Mike Anderson: "Nikon recommends no lens for the D800 for less than $1000? Hmm."
A. Dias: "Photo Ninja (PN) is a breakthrough in many areas. Well worth the small effort to learn its GUI and editing controls. I use it with Canon DSLRs and the images look real. B&W is easy to use with its simple-to-control color filters."
Ctein (partial comment): I see exactly where Nikon's recommendations for equipment and practices come from. There's no doubt in my mind that they got many critical comments from photographers who bought these new cameras and then complained that their photographs weren't pixel-sharp. They weren't sharp for all the known usual reasons: they didn't know how to pick a decent lens, they didn't know how to hold the camera steady, they didn't know how to use a short enough shutter speed, it never occurred to them to use a tripod…the usual stuff. None of which is the camera's fault, it's the photographer's fault.
"So, Nikon did exactly what I would've done: wrote up some webpages describing best practices and suitable hardware. It's good to educate photographers, and it preempts a zillion more damning e-mails.
"But no good deed goes unpunished, so a bunch of binary thinkers decided that if this is what Nikon considered recommended practices and gear, it was the only way. Which, of course, it ain't. And Nikon never suggested it was."
robert harshman: "I think the reason Mike keeps coming back to Photo Ninja is that it just gets it right with one click most of the time.

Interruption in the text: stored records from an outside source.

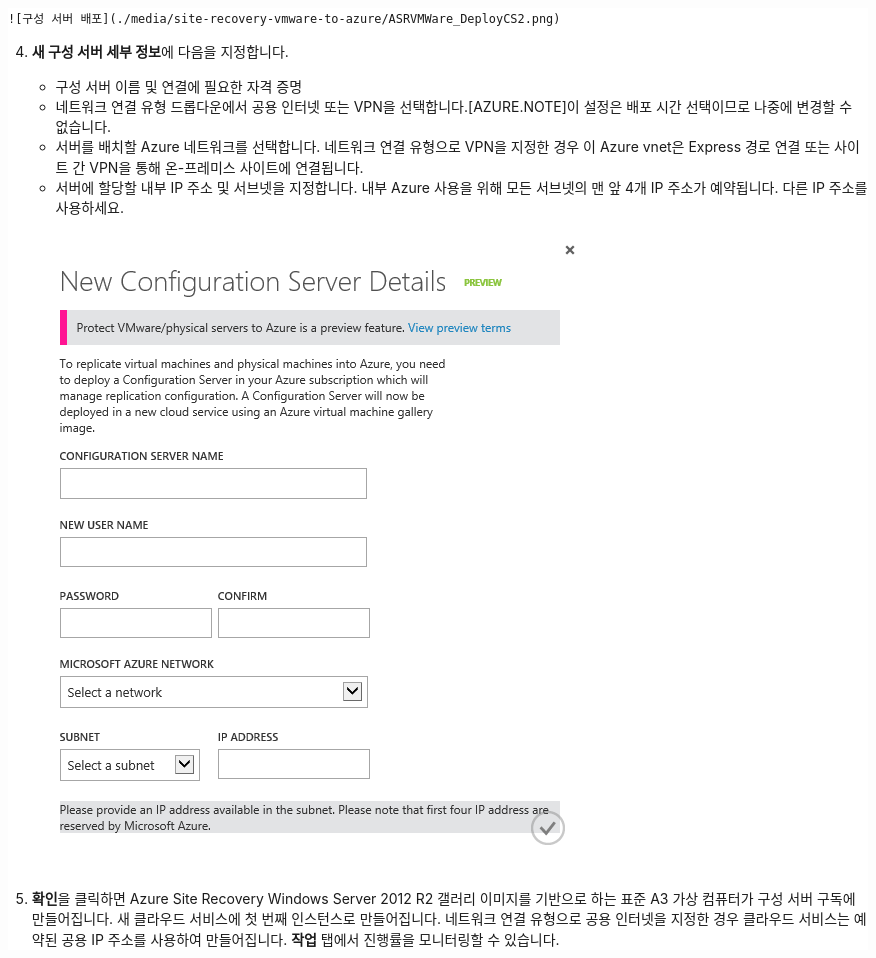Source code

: 	![구성 서버 배포](./media/site-recovery-vmware-to-azure/ASRVMWare_DeployCS2.png)

4. **새 구성 서버 세부 정보**에 다음을 지정합니다.

	- 구성 서버 이름 및 연결에 필요한 자격 증명
	- 네트워크 연결 유형 드롭다운에서 공용 인터넷 또는 VPN을 선택합니다.[AZURE.NOTE]이 설정은 배포 시간 선택이므로 나중에 변경할 수 없습니다.  
	- 서버를 배치할 Azure 네트워크를 선택합니다. 네트워크 연결 유형으로 VPN을 지정한 경우 이 Azure vnet은 Express 경로 연결 또는 사이트 간 VPN을 통해 온-프레미스 사이트에 연결됩니다.
	- 서버에 할당할 내부 IP 주소 및 서브넷을 지정합니다. 내부 Azure 사용을 위해 모든 서브넷의 맨 앞 4개 IP 주소가 예약됩니다. 다른 IP 주소를 사용하세요.
	
	![구성 서버 배포](./media/site-recovery-vmware-to-azure/ASRVMware_CSDetails2.png)

5. **확인**을 클릭하면 Azure Site Recovery Windows Server 2012 R2 갤러리 이미지를 기반으로 하는 표준 A3 가상 컴퓨터가 구성 서버 구독에 만들어집니다. 새 클라우드 서비스에 첫 번째 인스턴스로 만들어집니다. 네트워크 연결 유형으로 공용 인터넷을 지정한 경우 클라우드 서비스는 예약된 공용 IP 주소를 사용하여 만들어집니다. **작업** 탭에서 진행률을 모니터링할 수 있습니다.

It is the best Raw converter today, bar none. I've recently tested its smart lighting vs. DXO vs. ACR, all current versions as of November 12, 2012, and neither product comes close with one click.
"I tend to buy a lot of software and believe in supporting what I think are good developers. Hence I buy products I might only review and not even use much. It's an old habit, I've alpha/beta tested and purchased thousands of imaging products over the years and now have a iCloud license with Adobe—one of the best deals around. And yet today for standard commercial work I still use ACR, as PN does not yet have a batch mode, and I sometimes need to convert thousands of images for a single project.
"ACR is a great converter, but one of the biggest issues with it today for computational photographers like me is the per image adjustment. All of the adjustments that you make in ACR are relative to each image. So if you are stitching or focus stacking or bracketing, or doing lenticular work, making any adjustment in ACR is perhaps an issue. When I discussed this issue with the developer of PN, he had a solution within a week: Absolute mode. (For those of you using PN for this type of work, yeah, you can thank me for the benefit of Absolute mode. :-) And batch mode is coming at some point for PN. Once it's here, goodbye ACR, for the most part. DXO may stay around for its wonderful FilmPack."